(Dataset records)

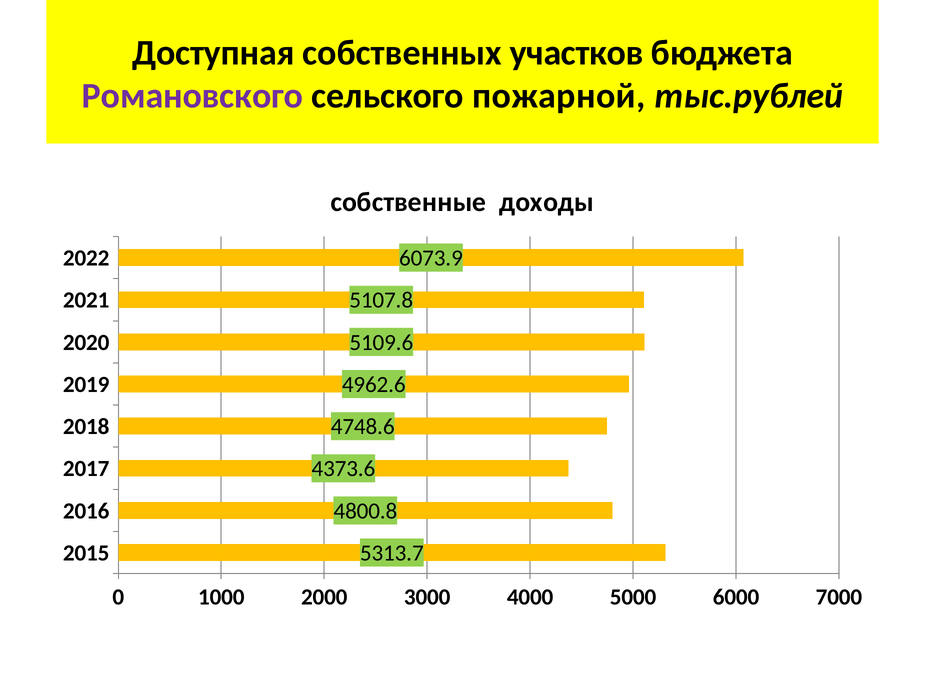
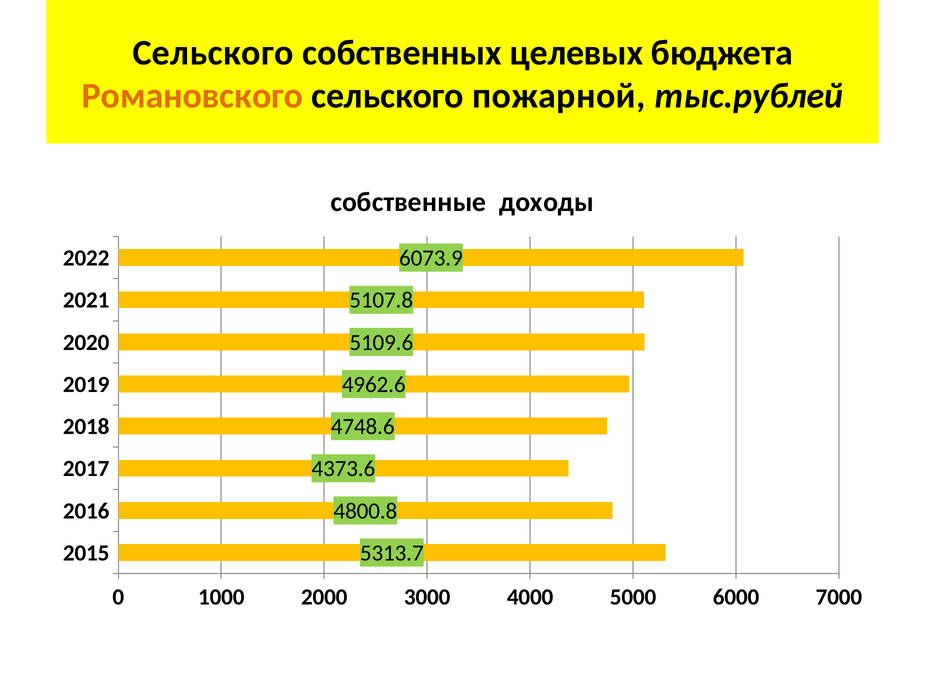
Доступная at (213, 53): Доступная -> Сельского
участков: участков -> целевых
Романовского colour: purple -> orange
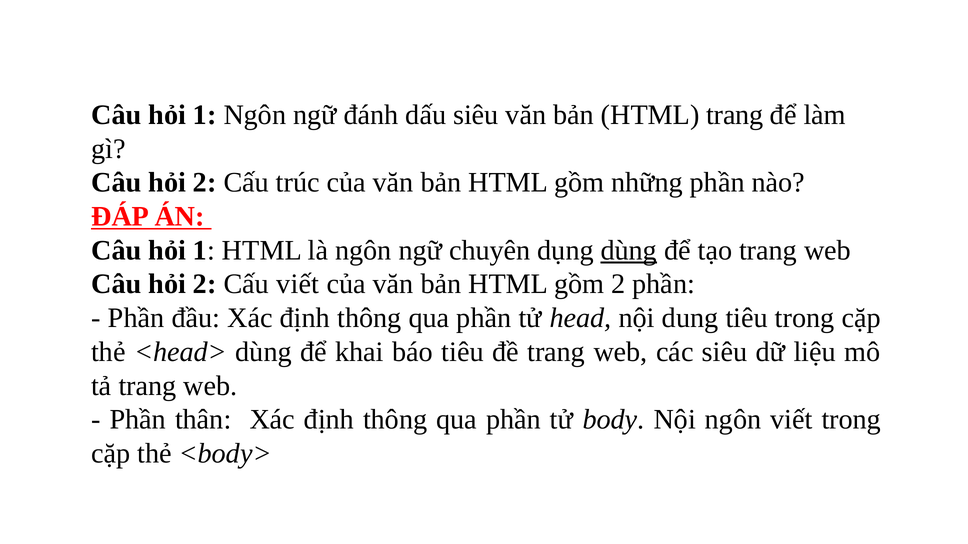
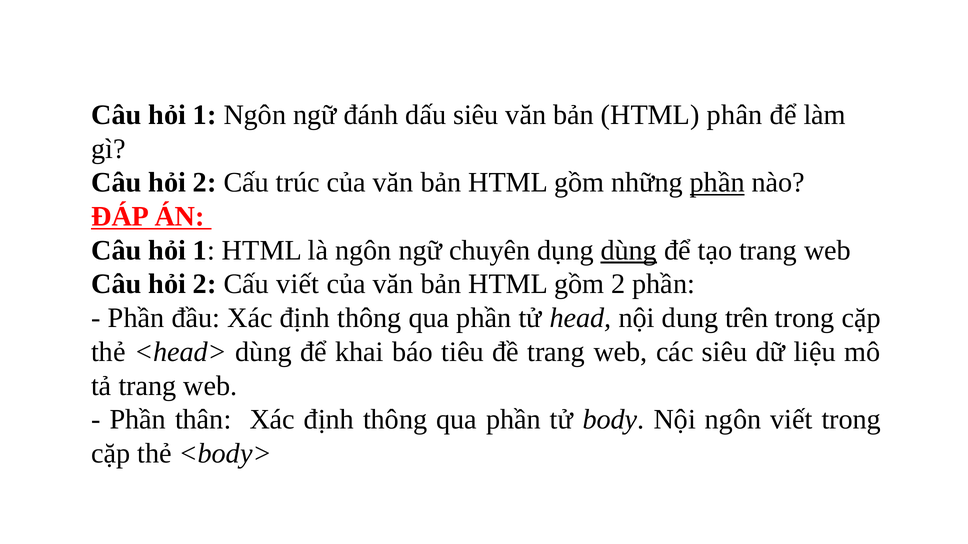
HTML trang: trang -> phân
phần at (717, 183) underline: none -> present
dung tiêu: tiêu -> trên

**Goal:** Copy out the difference lines from all the items word for word, without the pictures.

**Solution to this task:**
Доступная at (213, 53): Доступная -> Сельского
участков: участков -> целевых
Романовского colour: purple -> orange
HTML trang: trang -> phân
phần at (717, 183) underline: none -> present
dung tiêu: tiêu -> trên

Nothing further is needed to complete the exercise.